#### ASSIGNED TASK
From the line with "likelihood function of" through the line with "Reorganizing the likelihood function we have", inclusive, return each line of the data below exactly and leave the rest out.
-------- ENTRIES SUPPLIED
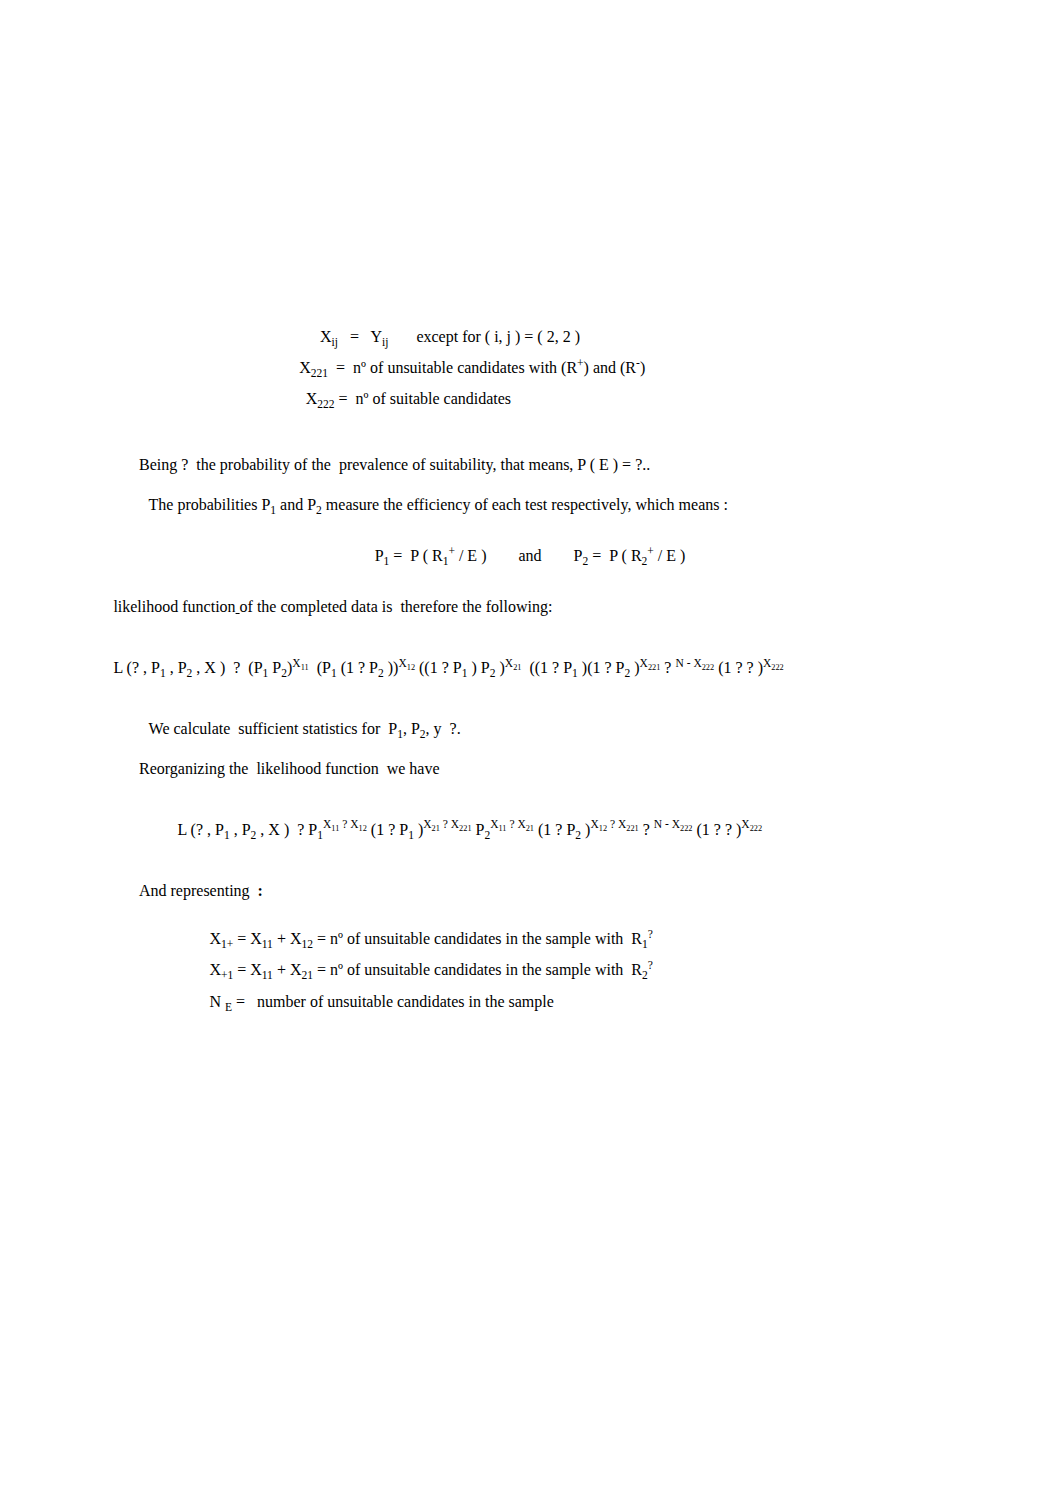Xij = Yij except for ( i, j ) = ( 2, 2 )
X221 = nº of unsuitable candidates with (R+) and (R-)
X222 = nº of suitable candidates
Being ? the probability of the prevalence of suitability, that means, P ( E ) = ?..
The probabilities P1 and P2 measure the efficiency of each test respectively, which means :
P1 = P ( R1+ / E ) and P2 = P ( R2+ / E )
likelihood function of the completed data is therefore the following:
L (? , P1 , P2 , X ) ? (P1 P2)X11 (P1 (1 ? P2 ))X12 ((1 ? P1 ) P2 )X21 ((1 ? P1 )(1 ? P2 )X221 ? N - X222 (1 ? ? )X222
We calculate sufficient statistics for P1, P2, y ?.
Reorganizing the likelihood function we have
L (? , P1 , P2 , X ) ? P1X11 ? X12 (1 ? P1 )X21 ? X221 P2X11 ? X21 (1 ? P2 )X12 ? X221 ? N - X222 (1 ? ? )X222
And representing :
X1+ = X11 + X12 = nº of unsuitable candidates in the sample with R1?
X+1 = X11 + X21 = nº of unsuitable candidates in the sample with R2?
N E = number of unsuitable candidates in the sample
----------------
#### RESPONSE AREA
likelihood function of the completed data is therefore the following:
L (? , P1 , P2 , X ) ? (P1 P2)X11 (P1 (1 ? P2 ))X12 ((1 ? P1 ) P2 )X21 ((1 ? P1 )(1 ? P2 )X221 ? N - X222 (1 ? ? )X222
We calculate sufficient statistics for P1, P2, y ?.
Reorganizing the likelihood function we have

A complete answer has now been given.